Exercise instructions -
Apart from the images, the records below need to be copied exactly.

Given information -
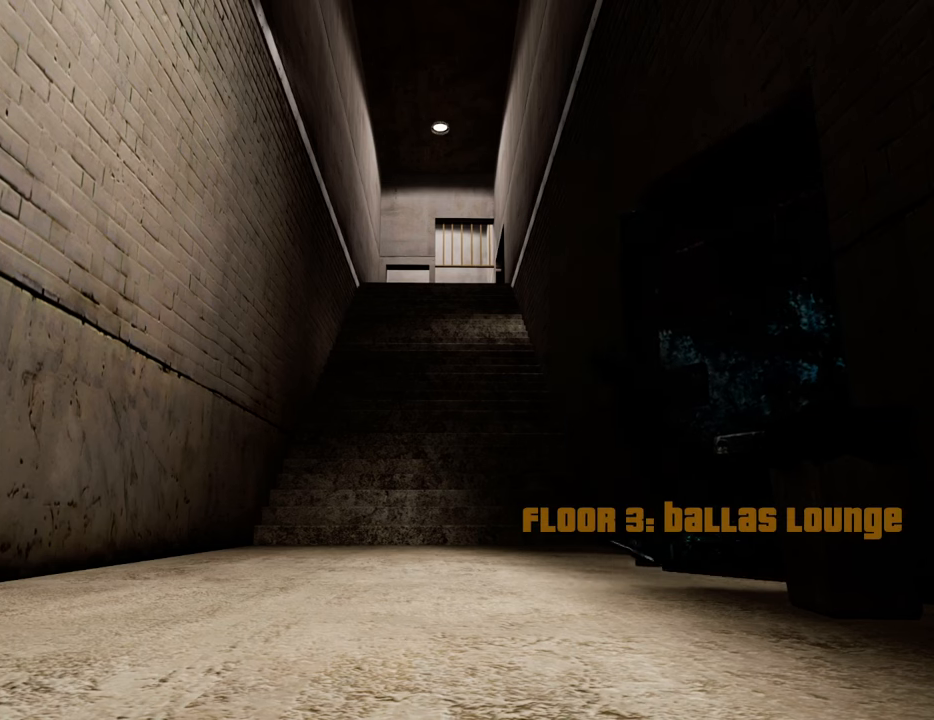
{"keys": ["1", "w"], "mouse": [], "events": [[200, "1", "down"], [351, "1", "up"], [434, "1", "down"], [434, "w", "down"]]}
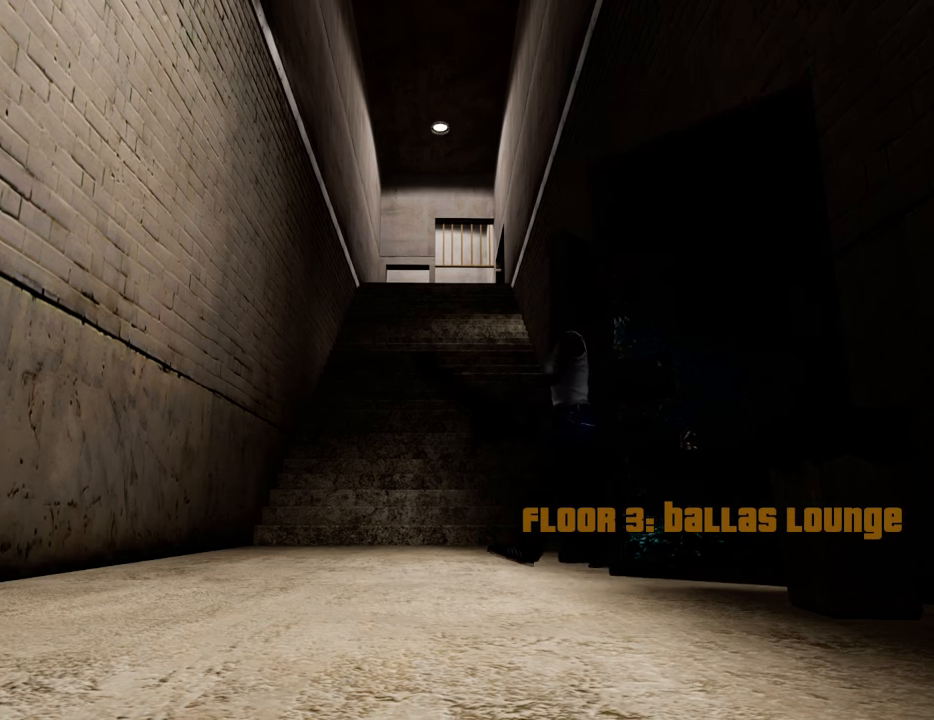
{"keys": ["1", "w"], "mouse": [], "events": [[34, "1", "up"], [134, "1", "down"], [267, "1", "up"], [318, "1", "down"], [401, "1", "up"], [501, "1", "down"]]}
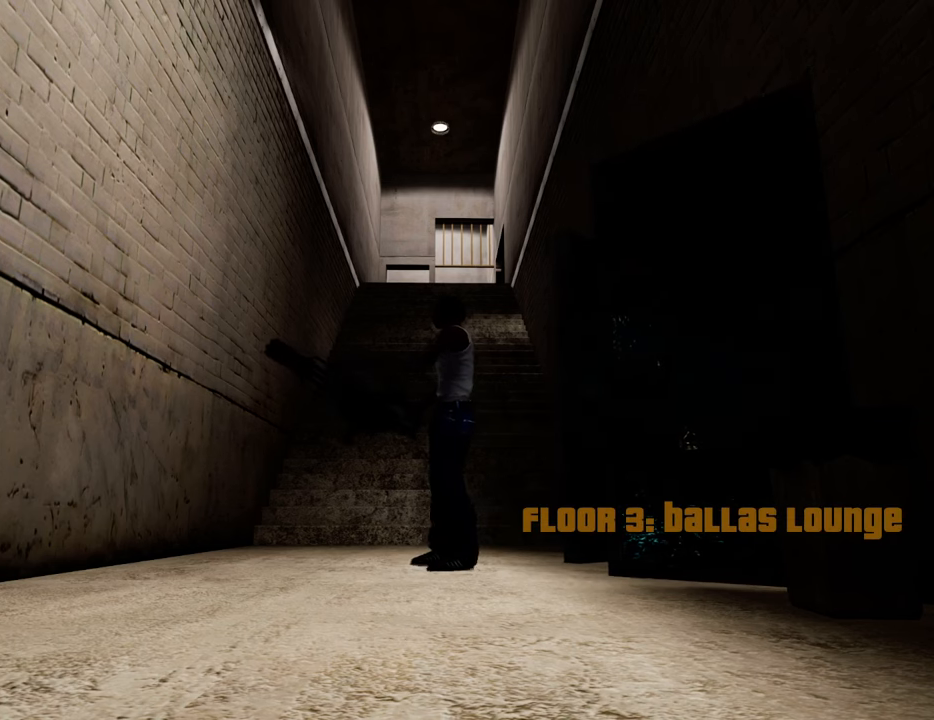
{"keys": ["w"], "mouse": [], "events": [[101, "1", "up"], [184, "1", "down"], [284, "1", "up"], [334, "1", "down"], [418, "1", "up"]]}
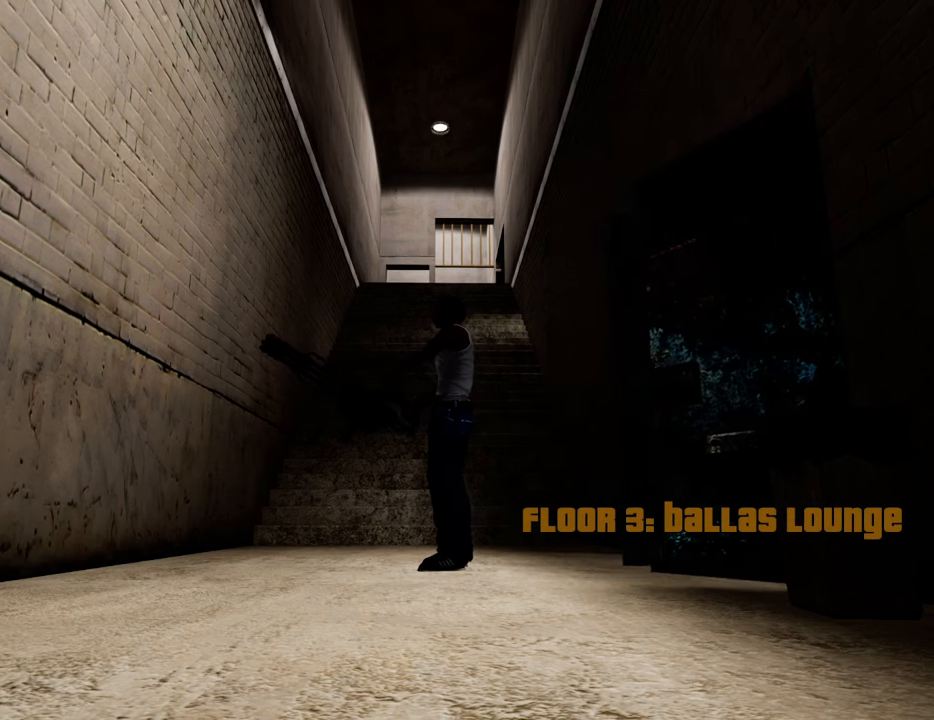
{"keys": ["c"], "mouse": [], "events": [[17, "1", "down"], [151, "1", "up"], [201, "1", "down"], [351, "1", "up"], [385, "w", "up"], [435, "c", "down"]]}
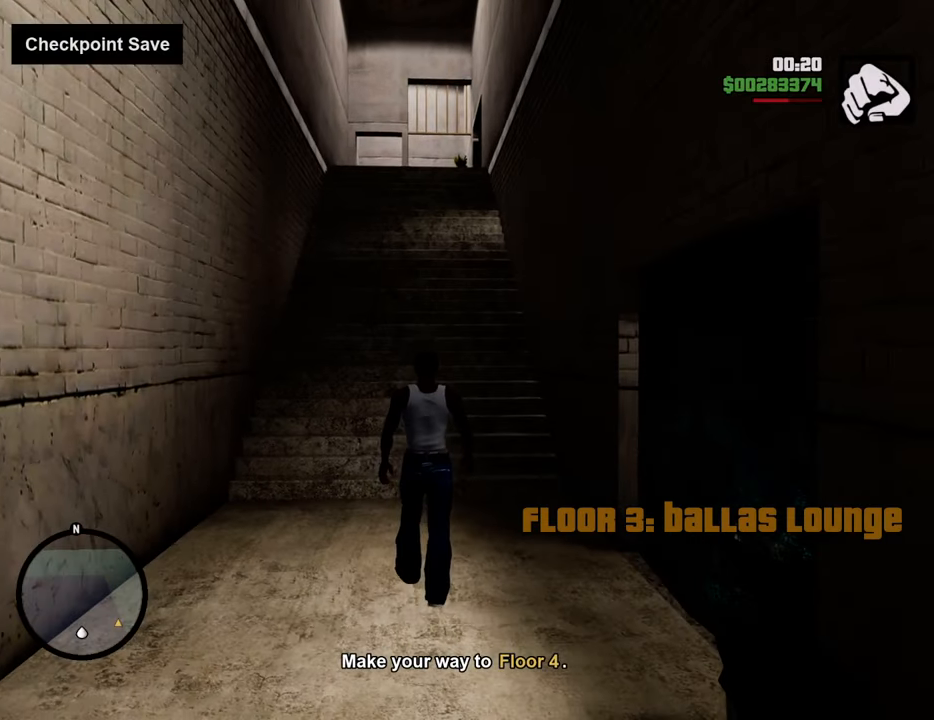
{"keys": ["w"], "mouse": [], "events": [[83, "c", "up"], [83, "w", "down"]]}
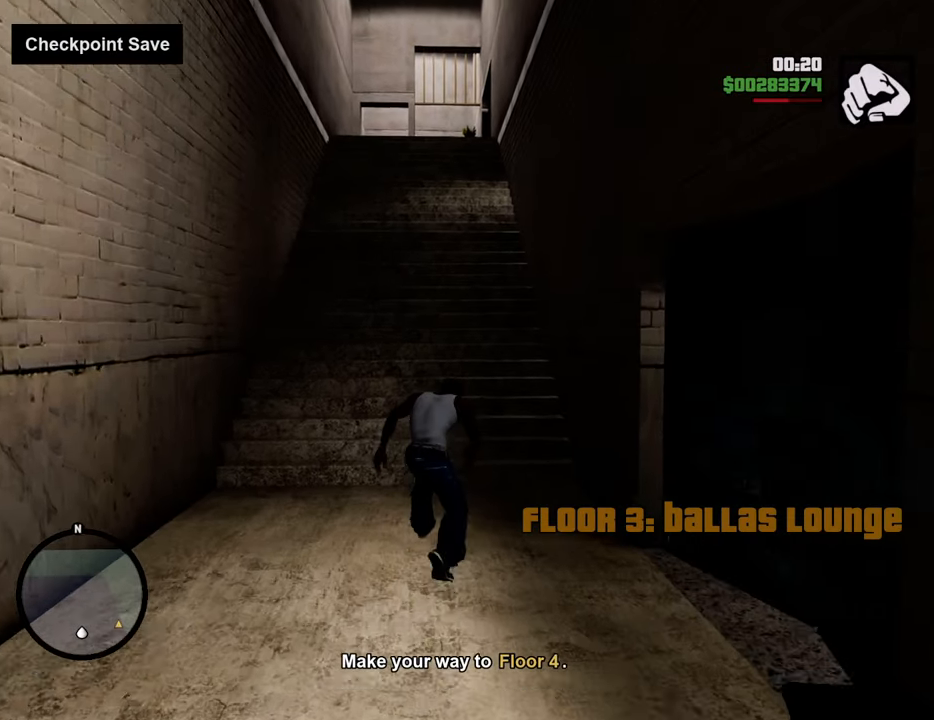
{"keys": ["w"], "mouse": ["right"], "events": [[33, "c", "down"], [83, "mouse_wheel_down", "down"], [117, "c", "up"], [117, "space", "down"], [167, "mouse_wheel_down", "up"], [167, "space", "up"], [267, "mouse_right", "down"]]}
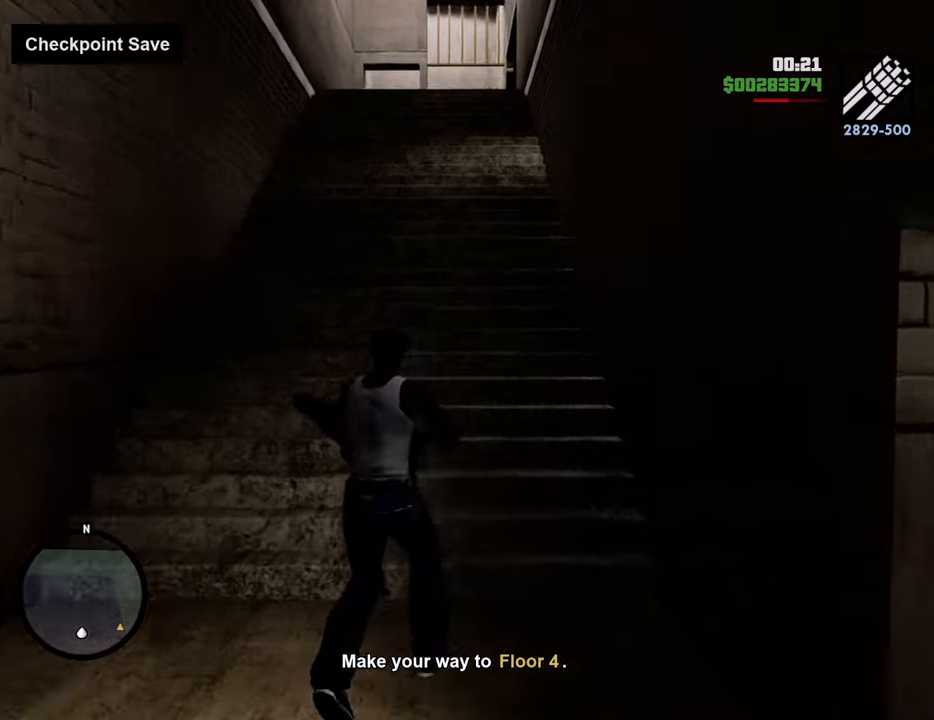
{"keys": ["w"], "mouse": ["right"], "events": []}
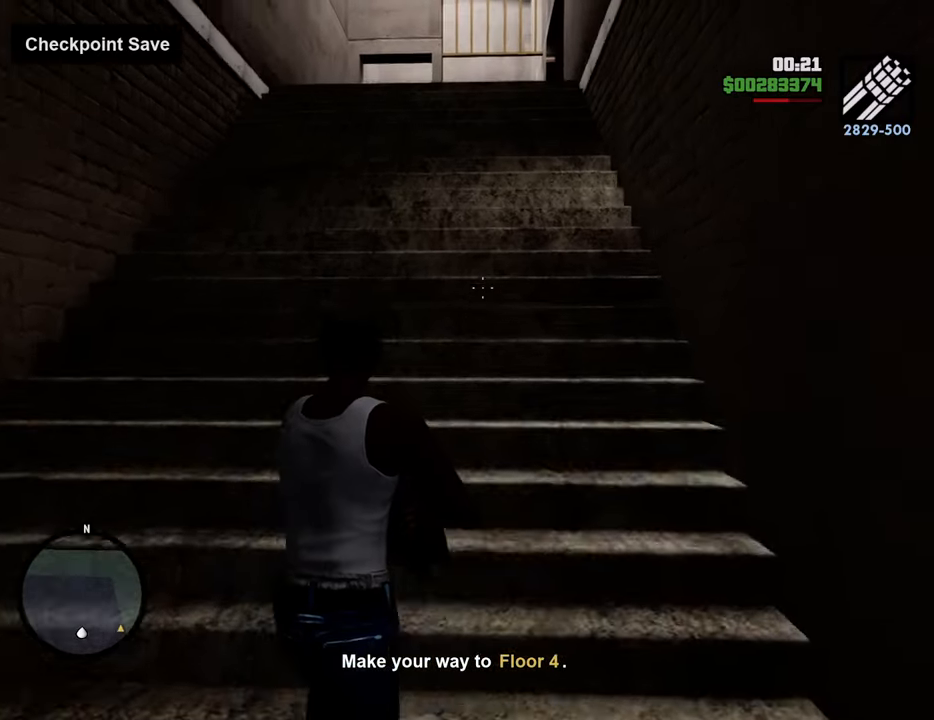
{"keys": ["w"], "mouse": ["right"], "events": []}
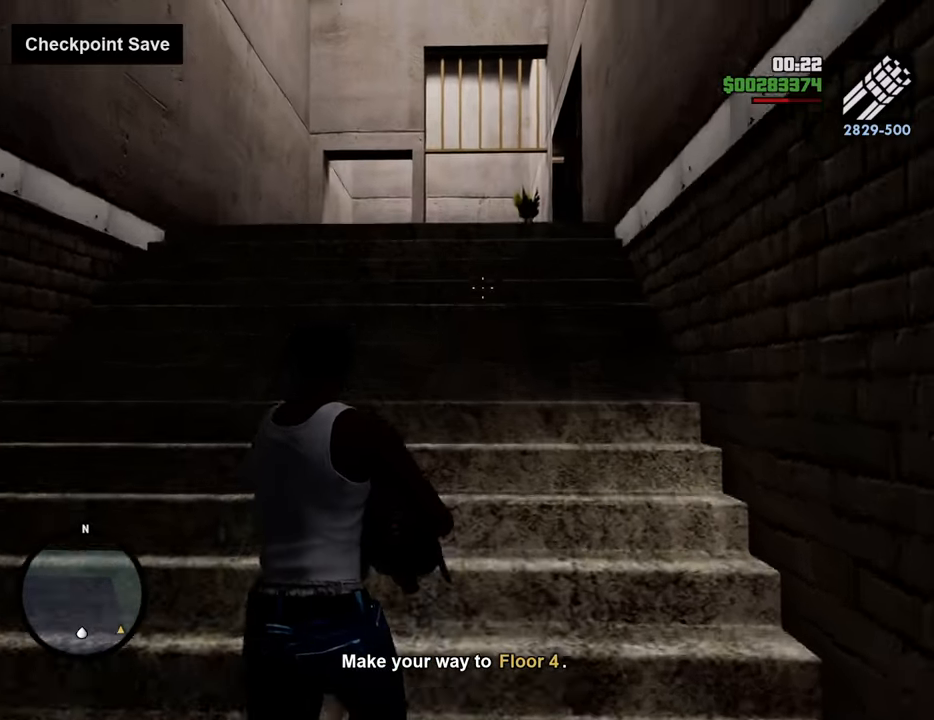
{"keys": ["w"], "mouse": ["left", "right"], "events": [[284, "mouse_left", "down"]]}
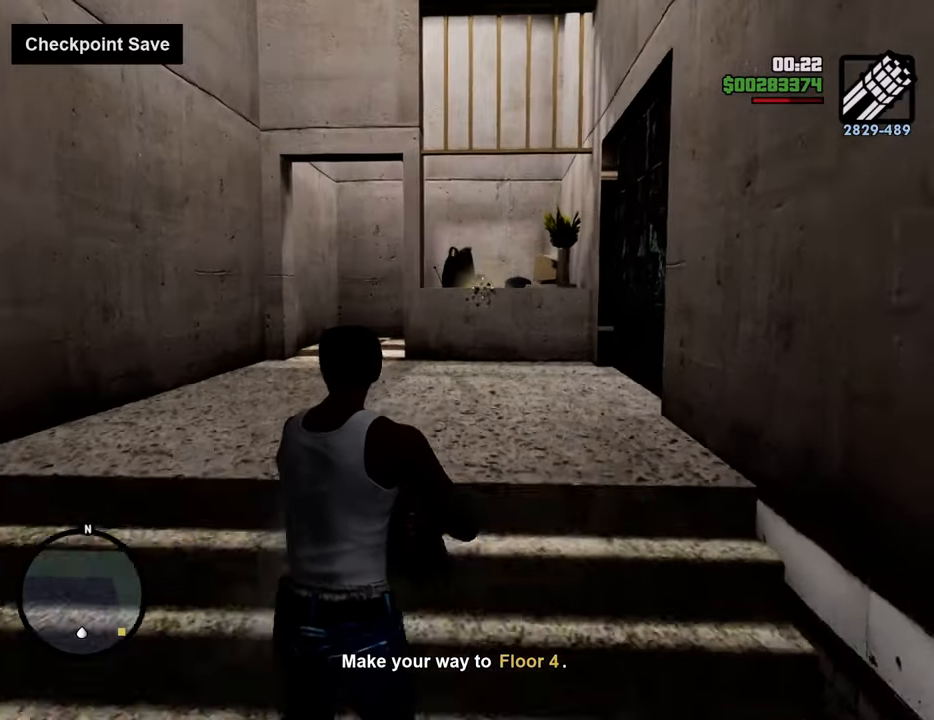
{"keys": ["w"], "mouse": ["right"], "events": [[67, "mouse_left", "up"], [151, "mouse_left", "down"], [301, "mouse_left", "up"]]}
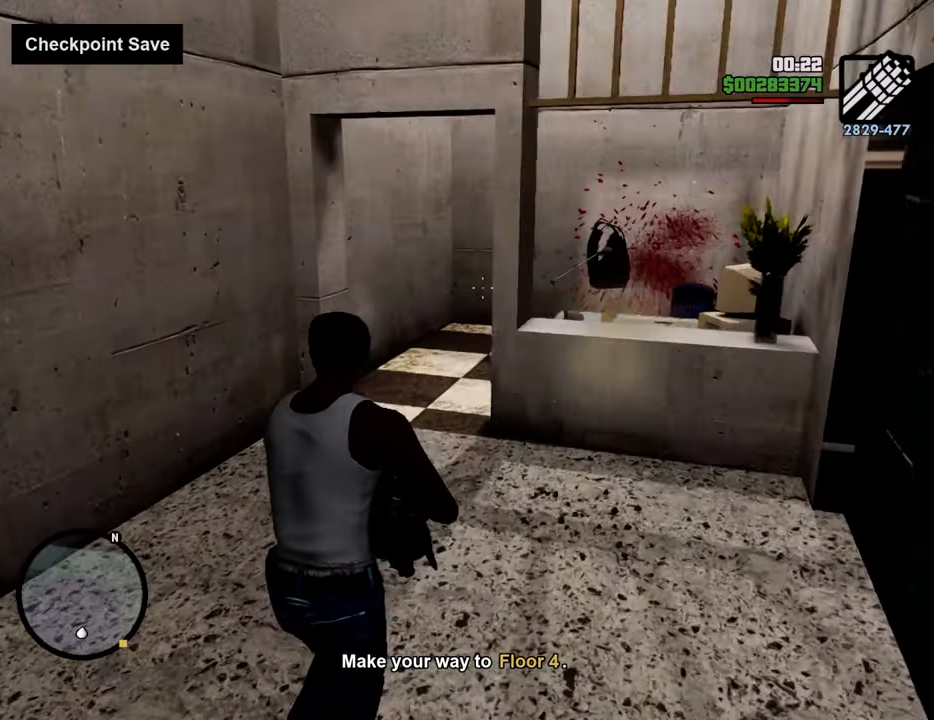
{"keys": ["w"], "mouse": ["right"], "events": []}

Result for this task -
{"keys": ["1", "w"], "mouse": [], "events": [[200, "1", "down"], [351, "1", "up"], [434, "1", "down"], [434, "w", "down"]]}
{"keys": ["1", "w"], "mouse": [], "events": [[34, "1", "up"], [134, "1", "down"], [267, "1", "up"], [318, "1", "down"], [401, "1", "up"], [501, "1", "down"]]}
{"keys": ["w"], "mouse": [], "events": [[101, "1", "up"], [184, "1", "down"], [284, "1", "up"], [334, "1", "down"], [418, "1", "up"]]}
{"keys": ["c"], "mouse": [], "events": [[17, "1", "down"], [151, "1", "up"], [201, "1", "down"], [351, "1", "up"], [385, "w", "up"], [435, "c", "down"]]}
{"keys": ["w"], "mouse": [], "events": [[83, "c", "up"], [83, "w", "down"]]}
{"keys": ["w"], "mouse": ["right"], "events": [[33, "c", "down"], [83, "mouse_wheel_down", "down"], [117, "c", "up"], [117, "space", "down"], [167, "mouse_wheel_down", "up"], [167, "space", "up"], [267, "mouse_right", "down"]]}
{"keys": ["w"], "mouse": ["right"], "events": []}
{"keys": ["w"], "mouse": ["right"], "events": []}
{"keys": ["w"], "mouse": ["left", "right"], "events": [[284, "mouse_left", "down"]]}
{"keys": ["w"], "mouse": ["right"], "events": [[67, "mouse_left", "up"], [151, "mouse_left", "down"], [301, "mouse_left", "up"]]}
{"keys": ["w"], "mouse": ["right"], "events": []}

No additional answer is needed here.